In the midst of this pandemic I’ve been reviewing household expenses, including the various types of insurance we carry. Much of it is standard stuff such as homeowner insurance for fire, theft and liability, and auto coverage for our one car; also, some additional umbrella and personal property coverage, plus long-term care insurance we put in place twenty years ago. I’m wondering just how far this insurance thing should go.
Between wildfires and COVID-19, reality is looking pretty shaky at the moment, and hearing about huge swarms of locusts in Africa is not helping me rest any easier. Perhaps I should consider looking into a range of Biblical end-of-days type policies covering, you know, boils, frogs and vermin.
My impression of the insurance industry is that every policy simply has its price, no matter how unlikely an occurrence may be. In fact, the more unlikely an occurrence, the greater the likelihood that a policy can be obtained.
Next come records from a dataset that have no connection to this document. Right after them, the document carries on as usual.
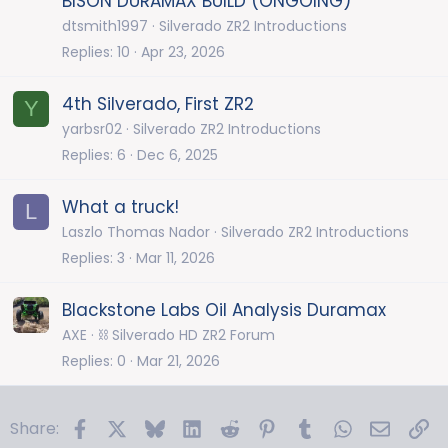
BISON DURAMAX BUILD (ONGOING)
dtsmith1997
Silverado ZR2 Introductions
Replies
10
Apr 23, 2026
4th Silverado, First ZR2
Y
yarbsr02
Silverado ZR2 Introductions
Replies
6
Dec 6, 2025
What a truck!
L
Laszlo Thomas Nador
Silverado ZR2 Introductions
Replies
3
Mar 11, 2026
Blackstone Labs Oil Analysis Duramax
AXE
⛓️ Silverado HD ZR2 Forum
Replies
0
Mar 21, 2026
Facebook
X
Bluesky
LinkedIn
Reddit
Pinterest
Tumblr
WhatsApp
Email
Li
Share:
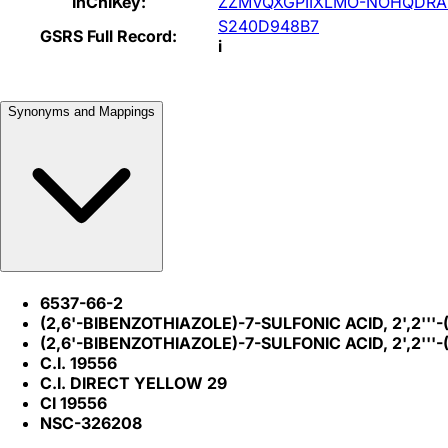
InChIKey:
ZZMVQXGPIIXLMO-NOHQDRA
S240D948B7
GSRS Full Record:
i
Synonyms and Mappings
6537-66-2
(2,6'-BIBENZOTHIAZOLE)-7-SULFONIC ACID, 2',2'''
(2,6'-BIBENZOTHIAZOLE)-7-SULFONIC ACID, 2',2''
C.I. 19556
C.I. DIRECT YELLOW 29
CI 19556
NSC-326208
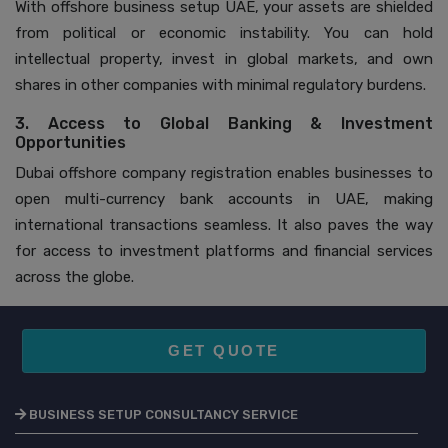
With offshore business setup UAE, your assets are shielded
from political or economic instability. You can hold
intellectual property, invest in global markets, and own
shares in other companies with minimal regulatory burdens.
3. Access to Global Banking & Investment
Opportunities
Dubai offshore company registration enables businesses to
open multi-currency bank accounts in UAE, making
international transactions seamless. It also paves the way
for access to investment platforms and financial services
across the globe.
GET QUOTE
BUSINESS SETUP CONSULTANCY SERVICE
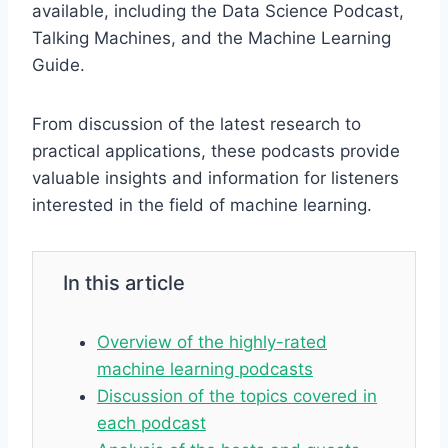
available, including the Data Science Podcast,
Talking Machines, and the Machine Learning
Guide.
From discussion of the latest research to
practical applications, these podcasts provide
valuable insights and information for listeners
interested in the field of machine learning.
In this article
Overview of the highly-rated
machine learning podcasts
Discussion of the topics covered in
each podcast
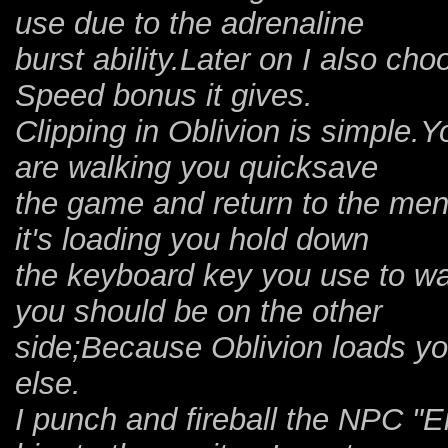
use due to the adrenaline
burst ability.Later on I also ch
Speed bonus it gives.
Clipping in Oblivion is simple.Y
are walking you quicksave
the game and return to the men
it's loading you hold down
the keyboard key you use to wa
you should be on the other
side;Because Oblivion loads you
else.
I punch and fireball the NPC "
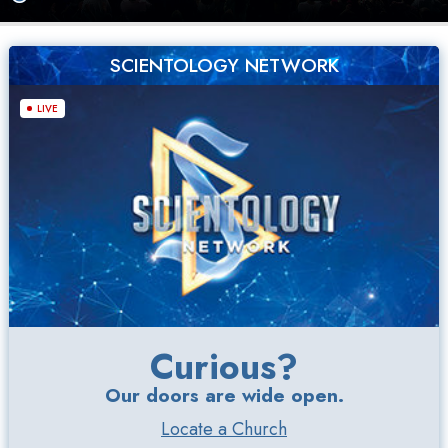
SCIENTOLOGY NETWORK
LIVE
Curious?
Our doors are wide open.
Locate a Church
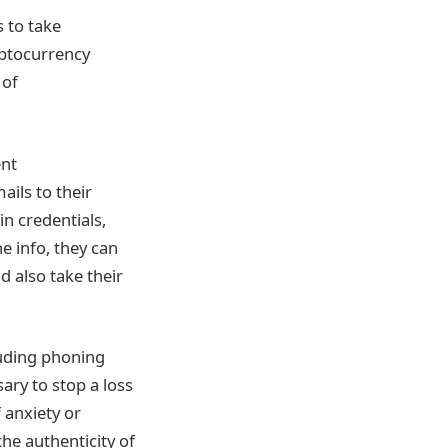
s to take
yptocurrency
 of
ent
ils to their
in credentials,
e info, they can
d also take their
luding phoning
ary to stop a loss
 anxiety or
he authenticity of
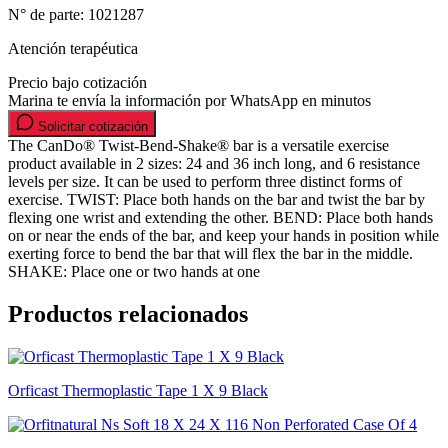
N° de parte:
1021287
Atención terapéutica
Precio bajo cotización
Marina te envía la información por WhatsApp en minutos
Solicitar cotización
The CanDo® Twist-Bend-Shake® bar is a versatile exercise
product available in 2 sizes: 24 and 36 inch long, and 6 resistance
levels per size. It can be used to perform three distinct forms of
exercise. TWIST: Place both hands on the bar and twist the bar by
flexing one wrist and extending the other. BEND: Place both hands
on or near the ends of the bar, and keep your hands in position while
exerting force to bend the bar that will flex the bar in the middle.
SHAKE: Place one or two hands at one
Productos relacionados
Orficast Thermoplastic Tape 1 X 9 Black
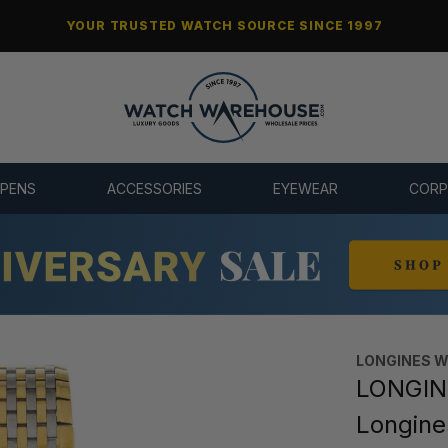
YOUR TRUSTED WATCH SOURCE SINCE 1997
 PENS
ACCESSORIES
EYEWEAR
CORP
LONGINES 
LONGINE
Longin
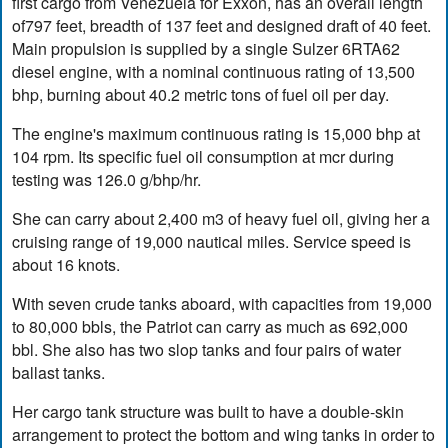
first cargo from Venezuela for Exxon, has an overall length
of797 feet, breadth of 137 feet and designed draft of 40 feet.
Main propulsion is supplied by a single Sulzer 6RTA62
diesel engine, with a nominal continuous rating of 13,500
bhp, burning about 40.2 metric tons of fuel oil per day.
The engine's maximum continuous rating is 15,000 bhp at
104 rpm. Its specific fuel oil consumption at mcr during
testing was 126.0 g/bhp/hr.
She can carry about 2,400 m3 of heavy fuel oil, giving her a
cruising range of 19,000 nautical miles. Service speed is
about 16 knots.
With seven crude tanks aboard, with capacities from 19,000
to 80,000 bbls, the Patriot can carry as much as 692,000
bbl. She also has two slop tanks and four pairs of water
ballast tanks.
Her cargo tank structure was built to have a double-skin
arrangement to protect the bottom and wing tanks in order to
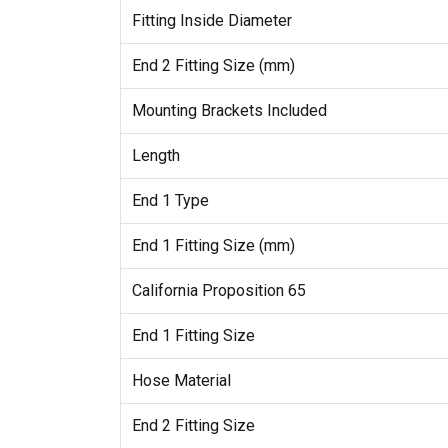
Fitting Inside Diameter
End 2 Fitting Size (mm)
Mounting Brackets Included
Length
End 1 Type
End 1 Fitting Size (mm)
California Proposition 65
End 1 Fitting Size
Hose Material
End 2 Fitting Size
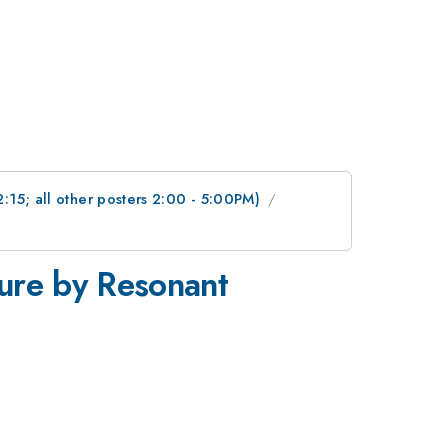
2:15; all other posters 2:00 - 5:00PM)
ture by Resonant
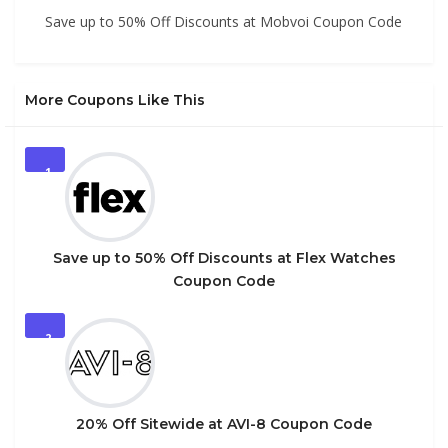
Save up to 50% Off Discounts at Mobvoi Coupon Code
More Coupons Like This
1
Save up to 50% Off Discounts at Flex Watches
Coupon Code
2
20% Off Sitewide at AVI-8 Coupon Code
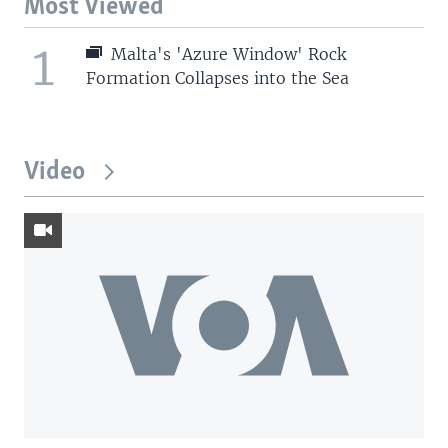
Most Viewed
1
Malta's 'Azure Window' Rock
Formation Collapses into the Sea
Video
I confirmed my impression in the 1980s, while I was in the greeting card business. I was approached by a sober-looking gentleman who had developed a line of novelty cards which conferred coverage for precisely the sort of unlikely occurrence I’m referring to, including a policy that paid the card holder $10,000 if abducted by an alien UFO. Producing paperwork from the Chubb Insurance Company verifying the legitimacy of his idea, he explained that for a mere two dollars, the purchase of one card conferred the benefits described, as long as the card purchaser could prove his or her claim of being abducted.
Therein, as is said, lies the rub; the evidence required by the policy to gain payment was so difficult to produce that the possibility of getting paid by Chubb was all but impossible. Providing a type of metal hitherto unknown to science, for example, would suffice if properly verified; as I said, possible but unlikely. Nonetheless, Chubb’s paperwork checked out, and the alien UFO abduction policy was legit. We took a gamble, printed a run and sent inventory to our customers.
The cards were a flop, of course. Although the policy was legit and was explained on the back of the card, selling it was impractical; the idea was so crazy that there was no way to explain it to each individual card buyer. Ultimately, the value of that lesson was that when it comes to insurance, all things are possible if one is willing to pay the price.
This brings me back to optional locust coverage, or for that matter, boils. These terrible things could happen, but the likelihood is low and the cost of obtaining coverage would be high. It raises other mishaps that might pay off, though, like medical expenses associated with drinking laundry bleach to cure a case of COVID-19, as our imaginative president proposed. If you can conceive it, there’s an insurance company eager to take your money and pay you, or more likely your beneficiaries, if it happens.
Insurance is generally about betting against your self, a sort of personal hedge fund, if you will; it’s all about probabilities. Life insurance is the best example; the older you get the more expensive it becomes as the probability of death increases. The insurance companies calculate probabilities and costs so that the odds are in their favor, just like the Vegas gambling casinos.
I’m wishing I’d bought that “killed by a pandemic” policy. Damn.